◆ TASK OBJECTIVE ◆
Please transcribe the listing below in full, exactly as written, leaving out its pictures.

---

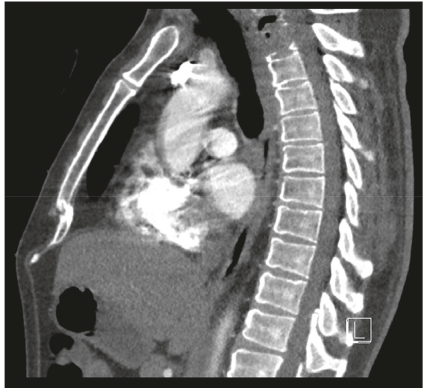
Figure 3: CT spine demonstrating local invasion of the tumor and air within the vertebral bodies.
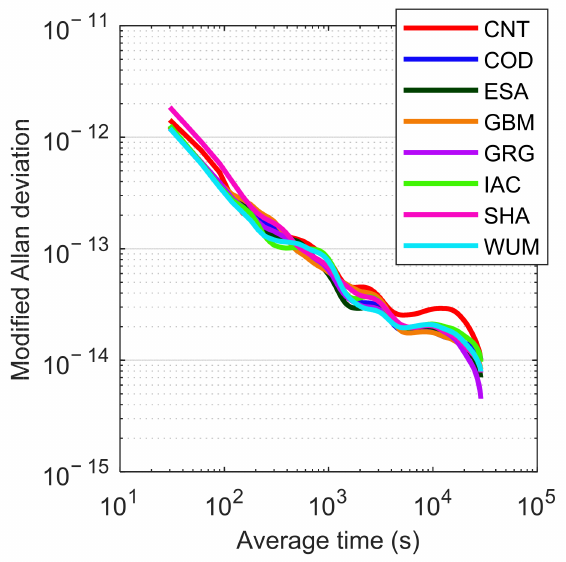
Figure 12. MDEV of the time link BRUX-KOKB derived with eight different precise products on DOY 248,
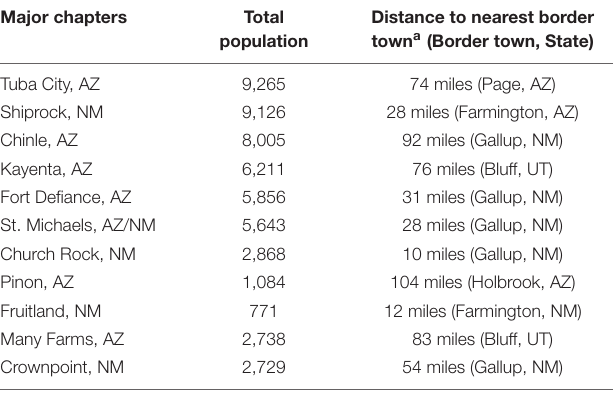
TABLE 1 | Most populated chapters and driving distance to the nearest border town. Major chapters Total population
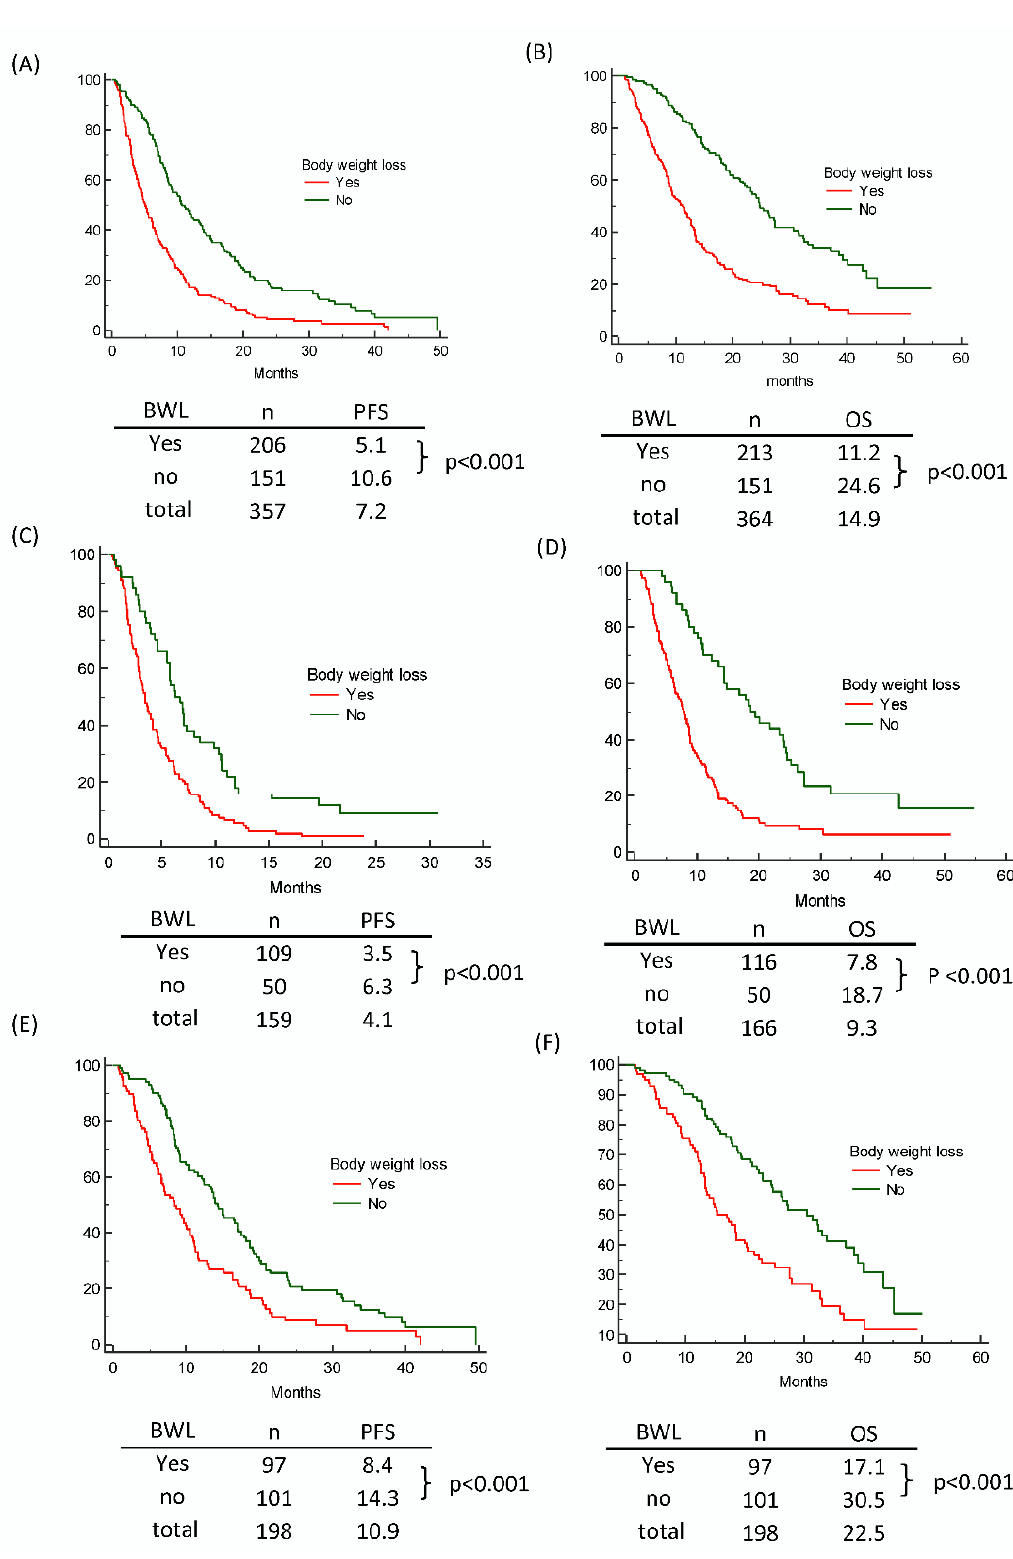
Figure 5. Influence of the body weight loss on ( A ) PFS and ( B ) OS of all NSCLC patients; ( C ) PFS, and ( D ) OS of NSCLC patients with wild-type EGFR status; ( E ) PFS and ( F ) OS of NSCLC patients with EGFR mutation. BMI—body mass index; PFS—progression-free survival; OS—overall survival; NSCLC—non-small cell lung cancer; EGFR—epidermal growth factor receptor.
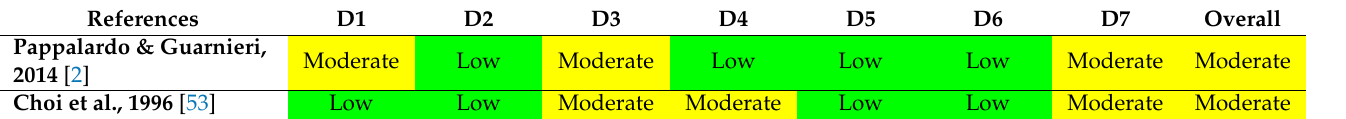
Table 5. Risk of bias assessment: reviewers’ judgments about each risk of bias item for each in- cluded RCT.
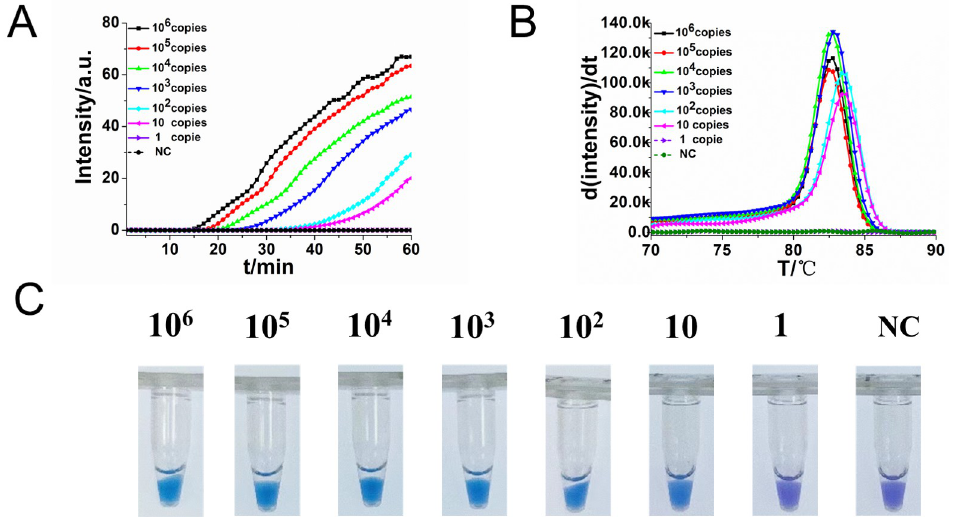
Fig 4. Sensitivity analysis of the R . raoultii RO-CDA method by real-time and visual approaches. (A) RO-CDA amplification monitored by real-time PCR every 1 min at different concentrations of DNA. Reaction was performed at 60˚C for 60 min. (B) Melting curve analysis of RO-CDA products at different concentrations of DNA. (C) Sensitivity analysis of R . raoultii detection by visually RO-CDA. The DNA concentrations were as follows: 10 6 copies/ μ L, 10 5 copies/ μ L, 10 4 copies/ μ L, 10 3 copies/ μ L, 10 2 copies/ μ L, 10 copies/ μ L, 1 copy/ μ L and negative control (nuclease-free water). NC, negative control reaction without the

---

◆ YOUR SOLUTION ◆
Figure 3: CT spine demonstrating local invasion of the tumor and air within the vertebral bodies.
Figure 12. MDEV of the time link BRUX-KOKB derived with eight different precise products on DOY 248,
TABLE 1 | Most populated chapters and driving distance to the nearest border town. Major chapters Total population
Figure 5. Influence of the body weight loss on ( A ) PFS and ( B ) OS of all NSCLC patients; ( C ) PFS, and ( D ) OS of NSCLC patients with wild-type EGFR status; ( E ) PFS and ( F ) OS of NSCLC patients with EGFR mutation. BMI—body mass index; PFS—progression-free survival; OS—overall survival; NSCLC—non-small cell lung cancer; EGFR—epidermal growth factor receptor.
Table 5. Risk of bias assessment: reviewers’ judgments about each risk of bias item for each in- cluded RCT.
Fig 4. Sensitivity analysis of the R . raoultii RO-CDA method by real-time and visual approaches. (A) RO-CDA amplification monitored by real-time PCR every 1 min at different concentrations of DNA. Reaction was performed at 60˚C for 60 min. (B) Melting curve analysis of RO-CDA products at different concentrations of DNA. (C) Sensitivity analysis of R . raoultii detection by visually RO-CDA. The DNA concentrations were as follows: 10 6 copies/ μ L, 10 5 copies/ μ L, 10 4 copies/ μ L, 10 3 copies/ μ L, 10 2 copies/ μ L, 10 copies/ μ L, 1 copy/ μ L and negative control (nuclease-free water). NC, negative control reaction without the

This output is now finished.